* EXERCISE:
Set down exactly the entries below, beginning at their first line and ending at the line with "- 使用 OSINT 技術 ([READ MORE...](/osint/))".
---+---
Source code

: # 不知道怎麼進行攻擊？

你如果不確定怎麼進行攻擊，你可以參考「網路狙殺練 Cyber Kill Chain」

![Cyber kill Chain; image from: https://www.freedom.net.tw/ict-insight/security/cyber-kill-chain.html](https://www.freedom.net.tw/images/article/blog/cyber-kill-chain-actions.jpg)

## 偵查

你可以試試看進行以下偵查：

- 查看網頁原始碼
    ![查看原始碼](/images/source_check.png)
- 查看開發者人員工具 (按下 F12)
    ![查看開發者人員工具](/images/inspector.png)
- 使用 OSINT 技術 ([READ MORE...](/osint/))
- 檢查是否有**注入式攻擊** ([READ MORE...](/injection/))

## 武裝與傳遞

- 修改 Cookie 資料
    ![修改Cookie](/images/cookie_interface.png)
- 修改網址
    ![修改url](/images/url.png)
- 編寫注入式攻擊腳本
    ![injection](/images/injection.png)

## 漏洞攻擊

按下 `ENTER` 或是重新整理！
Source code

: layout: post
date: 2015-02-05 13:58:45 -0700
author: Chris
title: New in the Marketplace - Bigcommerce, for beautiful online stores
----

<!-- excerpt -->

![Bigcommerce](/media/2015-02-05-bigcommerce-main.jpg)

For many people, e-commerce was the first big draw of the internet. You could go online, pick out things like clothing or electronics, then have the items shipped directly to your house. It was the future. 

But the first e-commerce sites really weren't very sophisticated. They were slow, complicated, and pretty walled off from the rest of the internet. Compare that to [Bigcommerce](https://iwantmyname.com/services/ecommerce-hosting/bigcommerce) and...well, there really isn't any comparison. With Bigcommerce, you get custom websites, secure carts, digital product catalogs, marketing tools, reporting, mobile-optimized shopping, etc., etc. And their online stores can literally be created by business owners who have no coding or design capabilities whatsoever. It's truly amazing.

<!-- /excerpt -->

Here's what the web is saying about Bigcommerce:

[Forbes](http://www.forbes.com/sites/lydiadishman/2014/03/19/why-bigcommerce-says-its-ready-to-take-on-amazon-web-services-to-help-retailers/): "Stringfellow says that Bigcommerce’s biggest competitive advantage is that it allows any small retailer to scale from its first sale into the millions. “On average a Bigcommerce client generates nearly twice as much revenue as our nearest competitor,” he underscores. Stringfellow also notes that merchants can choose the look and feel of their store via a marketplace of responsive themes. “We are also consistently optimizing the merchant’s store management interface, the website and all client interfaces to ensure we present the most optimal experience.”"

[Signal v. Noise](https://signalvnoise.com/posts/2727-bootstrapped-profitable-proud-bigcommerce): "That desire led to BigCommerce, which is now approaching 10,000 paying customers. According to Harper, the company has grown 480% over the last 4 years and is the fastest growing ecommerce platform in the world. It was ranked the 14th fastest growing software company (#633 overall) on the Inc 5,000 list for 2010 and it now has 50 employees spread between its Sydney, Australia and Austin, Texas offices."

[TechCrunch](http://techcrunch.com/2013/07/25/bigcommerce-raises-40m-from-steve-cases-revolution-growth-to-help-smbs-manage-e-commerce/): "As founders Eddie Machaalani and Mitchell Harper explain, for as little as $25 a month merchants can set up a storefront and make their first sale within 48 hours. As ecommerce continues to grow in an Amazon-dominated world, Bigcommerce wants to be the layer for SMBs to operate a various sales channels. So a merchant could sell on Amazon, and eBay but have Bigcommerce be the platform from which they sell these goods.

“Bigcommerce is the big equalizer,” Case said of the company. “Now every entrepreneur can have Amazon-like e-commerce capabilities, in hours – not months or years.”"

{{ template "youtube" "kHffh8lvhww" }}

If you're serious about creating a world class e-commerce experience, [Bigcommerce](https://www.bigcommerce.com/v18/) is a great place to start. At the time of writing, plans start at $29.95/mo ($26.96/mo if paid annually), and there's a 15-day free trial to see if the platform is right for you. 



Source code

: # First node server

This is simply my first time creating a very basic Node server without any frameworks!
---+---
* FINISHED EXERCISE:
Source code

: # 不知道怎麼進行攻擊？

你如果不確定怎麼進行攻擊，你可以參考「網路狙殺練 Cyber Kill Chain」

![Cyber kill Chain; image from: https://www.freedom.net.tw/ict-insight/security/cyber-kill-chain.html](https://www.freedom.net.tw/images/article/blog/cyber-kill-chain-actions.jpg)

## 偵查

你可以試試看進行以下偵查：

- 查看網頁原始碼
    ![查看原始碼](/images/source_check.png)
- 查看開發者人員工具 (按下 F12)
    ![查看開發者人員工具](/images/inspector.png)
- 使用 OSINT 技術 ([READ MORE...](/osint/))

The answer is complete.